Friday, April 27, 2012

Be+

I'm a be-er (pronounce be-ur..not beer).
More and more I find myself coming to terms with it. I don't mind do-ing...it just doesn't make me come alive like be-ing. Be-ing is why I like Starbucks more than their coffee. Be-ing is why I like Saturday mornings more than Saturday nights. Be-ing is why I left a chunk of my heart at a coffee-shop in Spain and not at the Prado or the Beach. Be-ing is not the absence of action...it is the abstinence from action. It is the deliberate choice to slow down and EXPERIENCE my life as it flies past rather than trying to chase the speeding train of time in hopes that it will not go so quickly if I'm running at the same pace. It is taking a  moment to reflect and write it down before I am too old to remember how it feels to be young. For me it is the BEing that leads to the BEcoming.

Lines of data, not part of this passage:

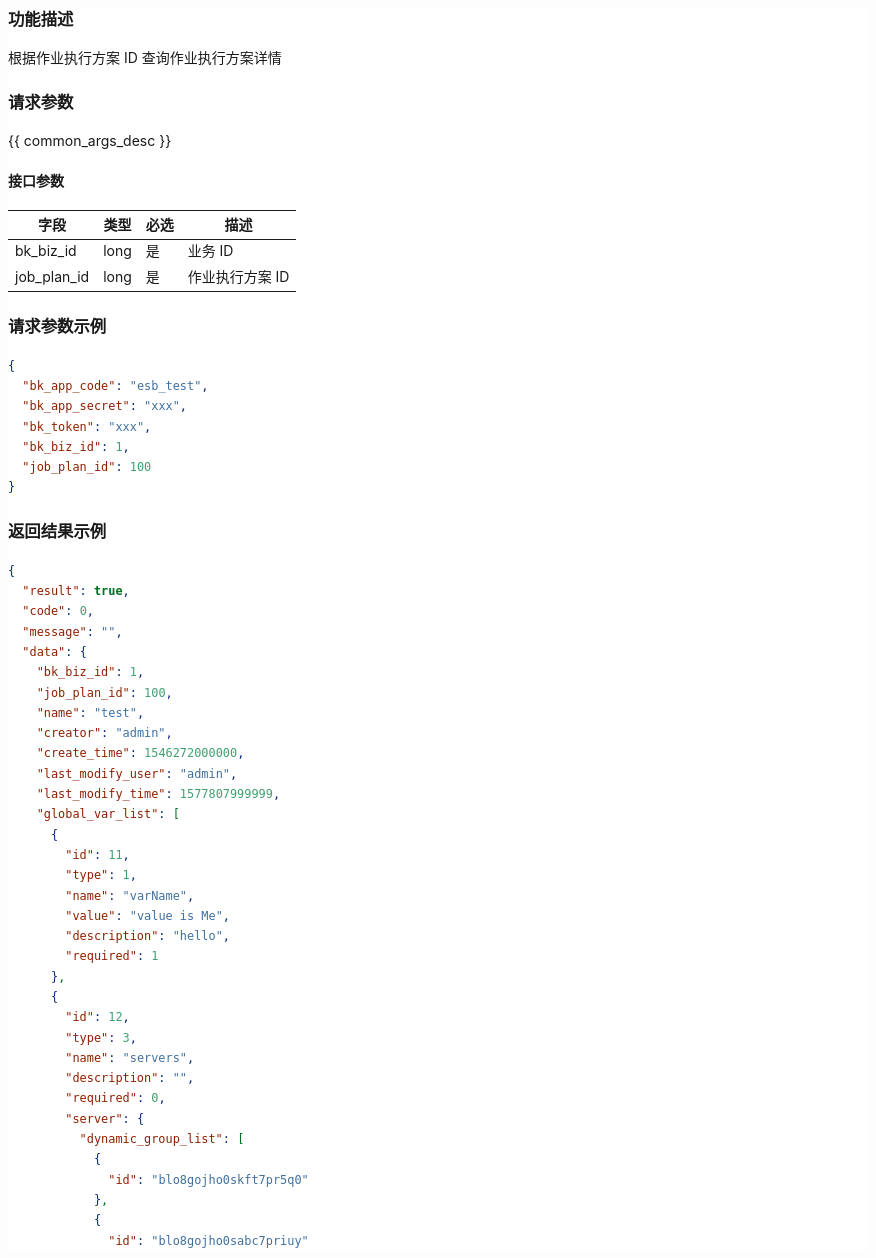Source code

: ### 功能描述

根据作业执行方案 ID 查询作业执行方案详情

### 请求参数

{{ common_args_desc }}

#### 接口参数

| 字段        |  类型        | 必选   |  描述         |
|-------------|-------------|--------|--------------|
| bk_biz_id   |  long       | 是     | 业务 ID        |
| job_plan_id |  long       | 是     | 作业执行方案 ID |

### 请求参数示例

```json
{
  "bk_app_code": "esb_test",
  "bk_app_secret": "xxx",
  "bk_token": "xxx",
  "bk_biz_id": 1,
  "job_plan_id": 100
}
```

### 返回结果示例
```json
{
  "result": true,
  "code": 0,
  "message": "",
  "data": {
    "bk_biz_id": 1,
    "job_plan_id": 100,
    "name": "test",
    "creator": "admin",
    "create_time": 1546272000000,
    "last_modify_user": "admin",
    "last_modify_time": 1577807999999,
    "global_var_list": [
      {
        "id": 11,
        "type": 1,
        "name": "varName",
        "value": "value is Me",
        "description": "hello",
        "required": 1
      },
      {
        "id": 12,
        "type": 3,
        "name": "servers",
        "description": "",
        "required": 0,
        "server": {
          "dynamic_group_list": [
            {
              "id": "blo8gojho0skft7pr5q0"
            },
            {
              "id": "blo8gojho0sabc7priuy"
```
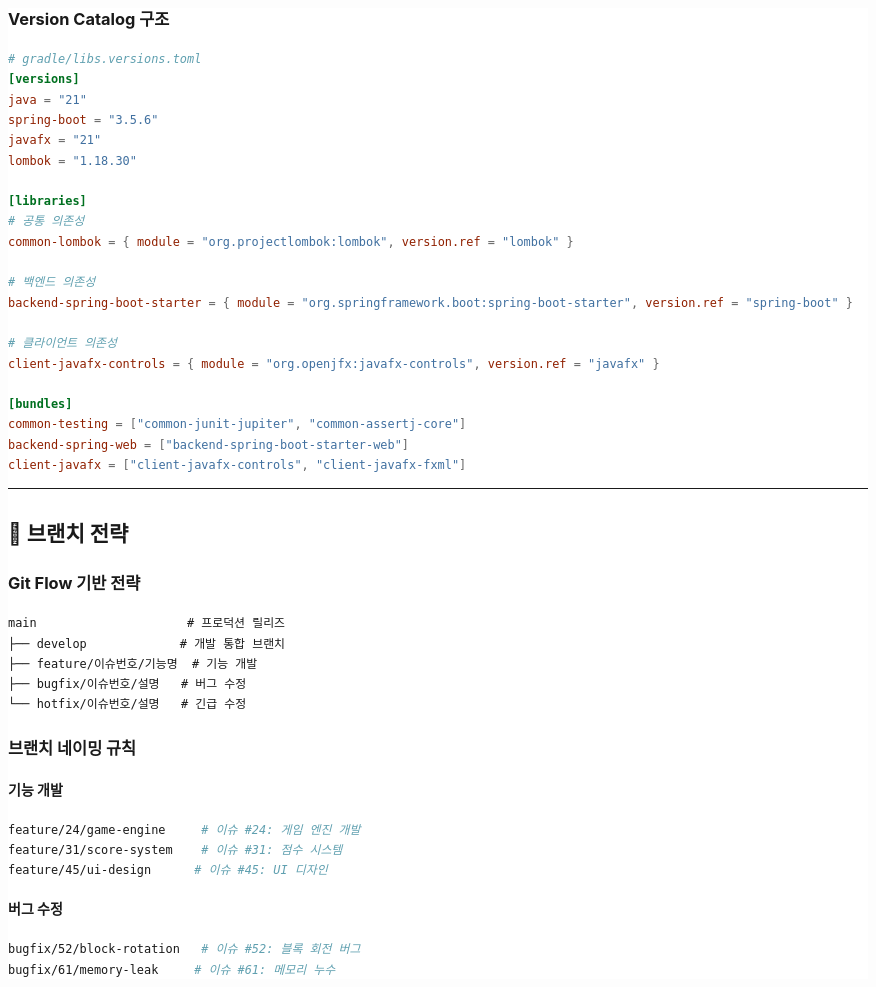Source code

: ### Version Catalog 구조

```toml
# gradle/libs.versions.toml
[versions]
java = "21"
spring-boot = "3.5.6"
javafx = "21"
lombok = "1.18.30"

[libraries]
# 공통 의존성
common-lombok = { module = "org.projectlombok:lombok", version.ref = "lombok" }

# 백엔드 의존성
backend-spring-boot-starter = { module = "org.springframework.boot:spring-boot-starter", version.ref = "spring-boot" }

# 클라이언트 의존성  
client-javafx-controls = { module = "org.openjfx:javafx-controls", version.ref = "javafx" }

[bundles]
common-testing = ["common-junit-jupiter", "common-assertj-core"]
backend-spring-web = ["backend-spring-boot-starter-web"]
client-javafx = ["client-javafx-controls", "client-javafx-fxml"]
```

---

## 🌿 브랜치 전략

### Git Flow 기반 전략

```
main                     # 프로덕션 릴리즈
├── develop             # 개발 통합 브랜치
├── feature/이슈번호/기능명  # 기능 개발
├── bugfix/이슈번호/설명   # 버그 수정
└── hotfix/이슈번호/설명   # 긴급 수정
```

### 브랜치 네이밍 규칙

#### 기능 개발
```bash
feature/24/game-engine     # 이슈 #24: 게임 엔진 개발
feature/31/score-system    # 이슈 #31: 점수 시스템
feature/45/ui-design      # 이슈 #45: UI 디자인
```

#### 버그 수정
```bash
bugfix/52/block-rotation   # 이슈 #52: 블록 회전 버그
bugfix/61/memory-leak     # 이슈 #61: 메모리 누수
```

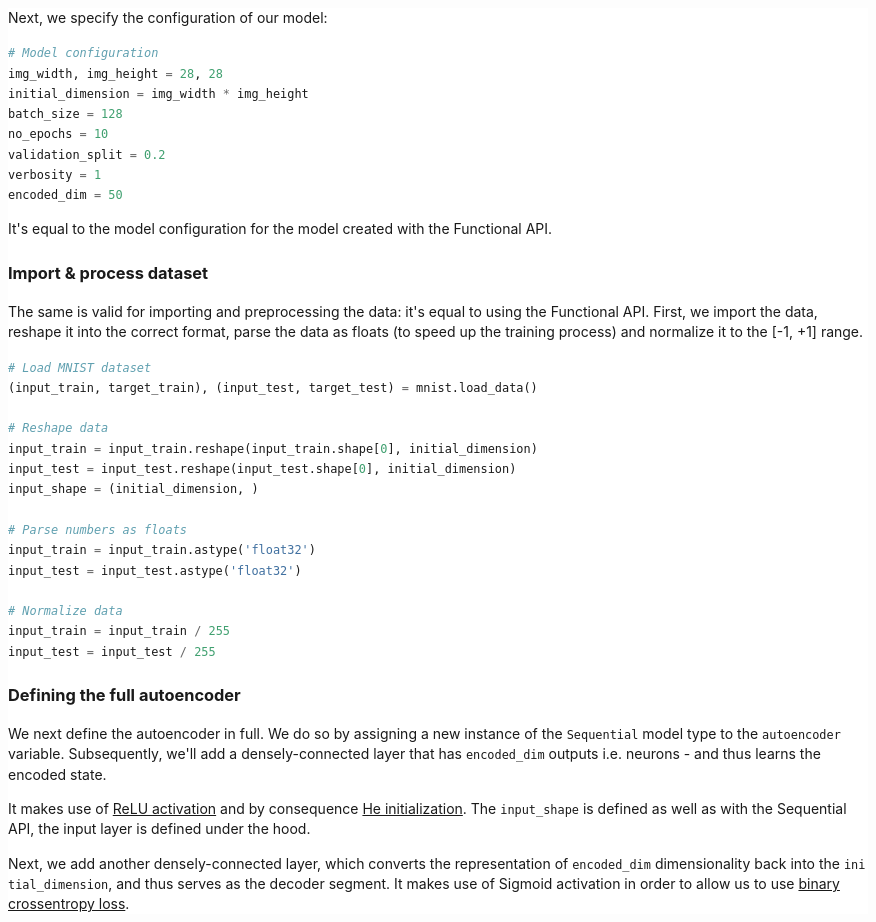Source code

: Next, we specify the configuration of our model:

```python
# Model configuration
img_width, img_height = 28, 28
initial_dimension = img_width * img_height
batch_size = 128
no_epochs = 10
validation_split = 0.2
verbosity = 1
encoded_dim = 50
```

It's equal to the model configuration for the model created with the Functional API.

### Import & process dataset

The same is valid for importing and preprocessing the data: it's equal to using the Functional API. First, we import the data, reshape it into the correct format, parse the data as floats (to speed up the training process) and normalize it to the \[-1, +1\] range.

```python
# Load MNIST dataset
(input_train, target_train), (input_test, target_test) = mnist.load_data()

# Reshape data
input_train = input_train.reshape(input_train.shape[0], initial_dimension)
input_test = input_test.reshape(input_test.shape[0], initial_dimension)
input_shape = (initial_dimension, )

# Parse numbers as floats
input_train = input_train.astype('float32')
input_test = input_test.astype('float32')

# Normalize data
input_train = input_train / 255
input_test = input_test / 255
```

### Defining the full autoencoder

We next define the autoencoder in full. We do so by assigning a new instance of the `Sequential` model type to the `autoencoder` variable. Subsequently, we'll add a densely-connected layer that has `encoded_dim` outputs i.e. neurons - and thus learns the encoded state.

It makes use of [ReLU activation](https://www.machinecurve.com/index.php/2019/09/09/implementing-relu-sigmoid-and-tanh-in-keras/) and by consequence [He initialization](https://www.machinecurve.com/index.php/2019/09/16/he-xavier-initialization-activation-functions-choose-wisely/). The `input_shape` is defined as well as with the Sequential API, the input layer is defined under the hood.

Next, we add another densely-connected layer, which converts the representation of `encoded_dim` dimensionality back into the `initial_dimension`, and thus serves as the decoder segment. It makes use of Sigmoid activation in order to allow us to use [binary crossentropy loss](https://www.machinecurve.com/index.php/2019/10/22/how-to-use-binary-categorical-crossentropy-with-keras/).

And yet the love of my life could not be more different. Out of love and self-sacrifice (though he'd scarce admit the agony of it) he sat with me for hours at a coffee shop last Sunday....allowing me to "be" (whatever that means!). I could see the stir-craziness in his mind as he waited ever-so patiently , hoping that at any minute I'd say "let's go DO something...ANYTHING". He, like many of those I love, is a DOer. DOing makes him come alive. It is in the DOing that he has the best ideas, feels the most accomplished, and feels the most connected to God and the rest of the world. What I find in being still, he finds in the exact opposite.

And he is not wrong for it.
Neither am I.
We were made to complement one another just as all of the BEers were born to work alongside the DOers, each showing the other a side of God (as we are all made in His image) that they we could not have previously imagined.

Shane

Shane is one of Tom's friends. We met recently at a party.At first glance, you would know that we have nothing in common.....NOTHING....and yet when asked, "What do you think of Shane?", my knee-jerk response was "We get each other"

You see, after the initial glance, Shane opened his mouth and I heard his accent. I asked where he was from and he, with the tiniest hint of reluctance, revealed that he was from a small town very similar my own- in fact just on the other side of a forest.

And there it was.  Relief.  I felt it as a flood of assumed common experiences joined our conversation. Someone standing right in front of me knew what it felt like to come from a place that thought you should never leave. He knew how it felt to always remember to muffle the accent (I could hear his watered-down drawl).
- I imagine that he had an idea of what it meant to dress differently at home than at your other home or to try with relentless hope and absolutely no success to explain "what you're doin' down there in the city" when you actually live in the suburbs.
- Without a word of conversation, I wondered if he felt like a foreigner in his hometown only to come "home" at night and feel like he could never fully morph into anything else.  I wondered if his grandparents, like mine, thought only bad people lived in the city, if he loved going home to visit, but hated seeing the hint of judgement from old friends when they ask "so where ya livin' now?" I wondered if he felt a fleeting inner exhale as he came eyeball to eyeball with someone who knew the pride and the pain of getting out and never going back.

I did.

And it's a familiar feeling, one every expat of the small town feels when they find a similar other. The feeling of being able to celebrate the leaving without having to explain that it's not in insult to those who stay. I think it's part of the reason that my cousin, Ryan, and I have become such dear friends in recent years. We are the only ones on Earth who will every fully understand where we came from AND understand why we aren't still there- a gift for sure.


I wonder how I will explain this to my own children, should I ever have them...that walking away from somewhere beautiful makes it more a part of you than ever....that staying doesn't mean betraying yourself anymore than leaving means betraying everyone else....that you will be a foreigner everywhere you go before heaven and your best best is to accept yourself knowing that you may often be the only one.